Suppression of pulmonary metastasis from B16F10 tumor. (a) Schematic representation of treatment schedule: C57/BJ6 mice (n=6) were treated, that is, with anti-CD25 mAb, irrelevant IgG mAb or untreated 1 day prior to tumor inoculation and 4 days post tumor inoculation, 5 × 10⁵ B16F10 cells were inoculated subcutaneously to the mice and tumor volume was monitored. Tumors were treated with±pGmCSF-b7.1 or pMG when the tumors reached approximately 100 mm³ in volume. (b) Macroscopic image of lungs. (c) The number of surface metastases counted.
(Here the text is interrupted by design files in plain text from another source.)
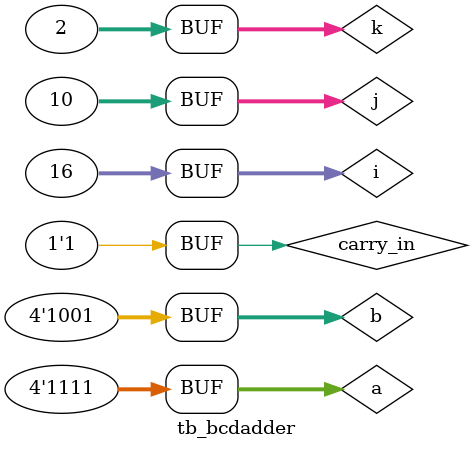
<source format=v>
module tb_bcdadder;

    // Inputs
    reg [3:0] a;
    reg [3:0] b;
    reg carry_in;

    // Outputs
    wire [3:0] sum;
    wire carry;

    integer i;
    integer j;
    integer k;

    bcd_adder uut (
        .a(a), 
        .b(b), 
        .carry_in(carry_in), 
        .sum(sum), 
        .carry(carry)
    );

    initial begin
        for (i=0;i<16;i=i+1) begin
            for (j = 0;j < 10; j=j+1) begin
                for (k = 0;k < 2; k=k+1) begin
                    a = i;
                    b = j;
                    carry_in = k;
                    #10; //wait for 10 ns
                end
            end
        end
    end
      
endmodule
</source>
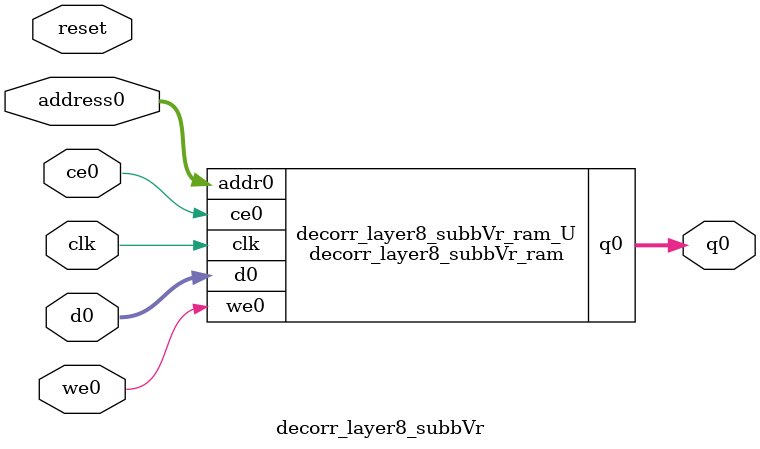
<source format=v>
`timescale 1 ns / 1 ps
module decorr_layer8_subbVr_ram (addr0, ce0, d0, we0, q0,  clk);

parameter DWIDTH = 5;
parameter AWIDTH = 7;
parameter MEM_SIZE = 81;

input[AWIDTH-1:0] addr0;
input ce0;
input[DWIDTH-1:0] d0;
input we0;
output reg[DWIDTH-1:0] q0;
input clk;

(* ram_style = "distributed" *)reg [DWIDTH-1:0] ram[0:MEM_SIZE-1];




always @(posedge clk)  
begin 
    if (ce0) 
    begin
        if (we0) 
        begin 
            ram[addr0] <= d0; 
        end 
        q0 <= ram[addr0];
    end
end


endmodule

`timescale 1 ns / 1 ps
module decorr_layer8_subbVr(
    reset,
    clk,
    address0,
    ce0,
    we0,
    d0,
    q0);

parameter DataWidth = 32'd5;
parameter AddressRange = 32'd81;
parameter AddressWidth = 32'd7;
input reset;
input clk;
input[AddressWidth - 1:0] address0;
input ce0;
input we0;
input[DataWidth - 1:0] d0;
output[DataWidth - 1:0] q0;



decorr_layer8_subbVr_ram decorr_layer8_subbVr_ram_U(
    .clk( clk ),
    .addr0( address0 ),
    .ce0( ce0 ),
    .we0( we0 ),
    .d0( d0 ),
    .q0( q0 ));

endmodule


</source>
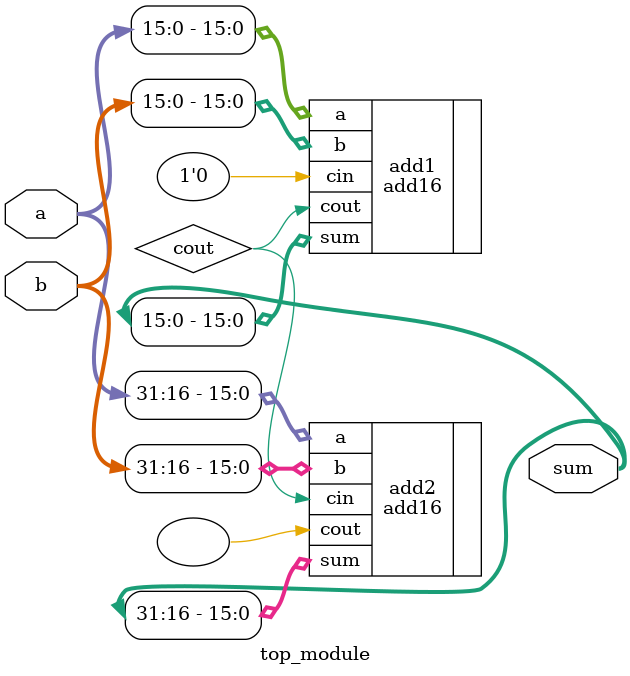
<source format=v>
module top_module(
    input [31:0] a,
    input [31:0] b,
    output [31:0] sum
);

    wire cout;
    add16 add1(
        .a(a[15:0]),
        .b(b[15:0]),
        .cin(1'b0),
        .sum(sum[15:0]),
        .cout(cout)
    );
    add16 add2(
        .a(a[31:16]),
        .b(b[31:16]),
        .cin(cout),
        .sum(sum[31:16]),
        .cout()
    );
endmodule
</source>
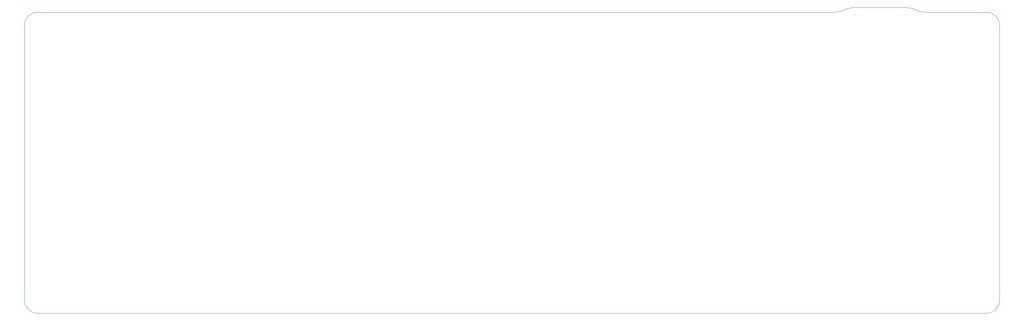
<source format=gm1>
%TF.GenerationSoftware,KiCad,Pcbnew,7.0.8*%
%TF.CreationDate,2023-10-22T18:59:45+02:00*%
%TF.ProjectId,Monorail_Steam_Reduced,4d6f6e6f-7261-4696-9c5f-537465616d5f,rev?*%
%TF.SameCoordinates,Original*%
%TF.FileFunction,Profile,NP*%
%FSLAX46Y46*%
G04 Gerber Fmt 4.6, Leading zero omitted, Abs format (unit mm)*
G04 Created by KiCad (PCBNEW 7.0.8) date 2023-10-22 18:59:45*
%MOMM*%
%LPD*%
G01*
G04 APERTURE LIST*
%TA.AperFunction,Profile*%
%ADD10C,0.050000*%
%TD*%
G04 APERTURE END LIST*
D10*
X237331250Y-63500000D02*
X236140625Y-63500000D01*
X147637500Y-64690625D02*
X140096875Y-64690625D01*
X32496125Y-64690650D02*
G75*
G03*
X29368750Y-67818000I-25J-3127350D01*
G01*
X140096875Y-64690625D02*
X123031250Y-64690625D01*
X150018750Y-64690625D02*
X147637500Y-64690625D01*
X75406250Y-64690625D02*
X69850000Y-64690625D01*
X252015618Y-64293768D02*
G75*
G03*
X254000000Y-64690625I1984382J4762768D01*
G01*
X29368750Y-67818000D02*
X29368750Y-136525000D01*
X230981250Y-64690630D02*
G75*
G03*
X234156250Y-63896874I50J6746630D01*
G01*
X230981250Y-64690625D02*
X150018750Y-64690625D01*
X123031250Y-64690625D02*
X117475000Y-64690625D01*
X75406250Y-64690625D02*
X93265625Y-64690625D01*
X269081250Y-139700050D02*
G75*
G03*
X272256250Y-136525000I-50J3175050D01*
G01*
X98821875Y-64690625D02*
X93265625Y-64690625D01*
X272256275Y-67818000D02*
G75*
G03*
X269128875Y-64690625I-3127375J0D01*
G01*
X237331250Y-63500000D02*
X247650000Y-63500000D01*
X236140625Y-63499997D02*
G75*
G03*
X234156250Y-63896876I75J-5159703D01*
G01*
X69850000Y-64690625D02*
X51990625Y-64690625D01*
X247650000Y-63500000D02*
X248840625Y-63500000D01*
X32496125Y-64690625D02*
X51990625Y-64690625D01*
X254000000Y-64690625D02*
X269128875Y-64690625D01*
X252015621Y-64293758D02*
G75*
G03*
X248840625Y-63500000I-3174921J-5952742D01*
G01*
X117475000Y-64690625D02*
X98821875Y-64690625D01*
X29368750Y-136525000D02*
G75*
G03*
X32543750Y-139700000I3175000J0D01*
G01*
X269081250Y-139700000D02*
X32543750Y-139700000D01*
X272256250Y-67818000D02*
X272256250Y-136525000D01*
M02*

</source>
The results represent those from four animals per group. (d) Lung weight measurements are presented as means±standard error of the mean. *pGmCSF-b7.1 and anti-CD25 mAb combinational treatment compared with pMG and anti-CD25, P<0.05.

Figure 5

T-regs inactivation. Anti-CD25 mAb intraperitoneal administration inactivates T-regs locally and systemically at the tumor site and spleen. (a) The CD4⁺CD25⁺FoxP3⁺ cell populations were significantly reduced. Compared anti-CD25 mAb with untreated B16F10 and IgG mAb in tumor, P<0.004. (b) The CD4⁺CD25⁺FoxP3⁺ cell populations were significantly reduced. Compared anti-CD25 mAb with untreated B16F10 and IgG mAb in the spleen, **P<0.001. (c) The immunotherapy with pGmCSF-b7.1 alone had no effect on the CD4⁺CD25⁺FoxP3 tumor cell populations. (d) Combinational treatment reduced the CD4⁺CD25⁺FoxP3⁺ cell population. (e) Combinational treatment also reduced the CD4⁺CD25⁺FoxP3⁻ cell population compared with the untreated tumor, *P<0.05. Data are presented as % respective cell population in the respective tissue±standard error of the mean.